What you will do -
What is needed is an exact copy of the whole listing below, with no pictures.

Data supplied -
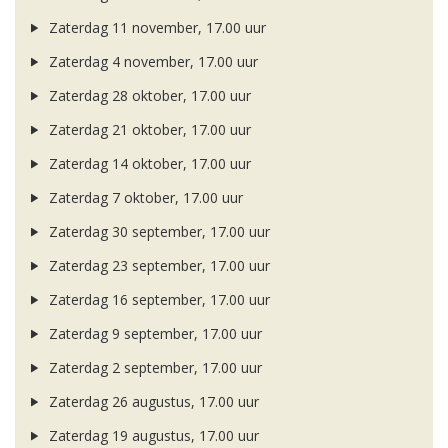
Zaterdag 11 november, 17.00 uur
Zaterdag 4 november, 17.00 uur
Zaterdag 28 oktober, 17.00 uur
Zaterdag 21 oktober, 17.00 uur
Zaterdag 14 oktober, 17.00 uur
Zaterdag 7 oktober, 17.00 uur
Zaterdag 30 september, 17.00 uur
Zaterdag 23 september, 17.00 uur
Zaterdag 16 september, 17.00 uur
Zaterdag 9 september, 17.00 uur
Zaterdag 2 september, 17.00 uur
Zaterdag 26 augustus, 17.00 uur
Zaterdag 19 augustus, 17.00 uur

Answer for this exercise -
Zaterdag 11 november, 17.00 uur
Zaterdag 4 november, 17.00 uur
Zaterdag 28 oktober, 17.00 uur
Zaterdag 21 oktober, 17.00 uur
Zaterdag 14 oktober, 17.00 uur
Zaterdag 7 oktober, 17.00 uur
Zaterdag 30 september, 17.00 uur
Zaterdag 23 september, 17.00 uur
Zaterdag 16 september, 17.00 uur
Zaterdag 9 september, 17.00 uur
Zaterdag 2 september, 17.00 uur
Zaterdag 26 augustus, 17.00 uur
Zaterdag 19 augustus, 17.00 uur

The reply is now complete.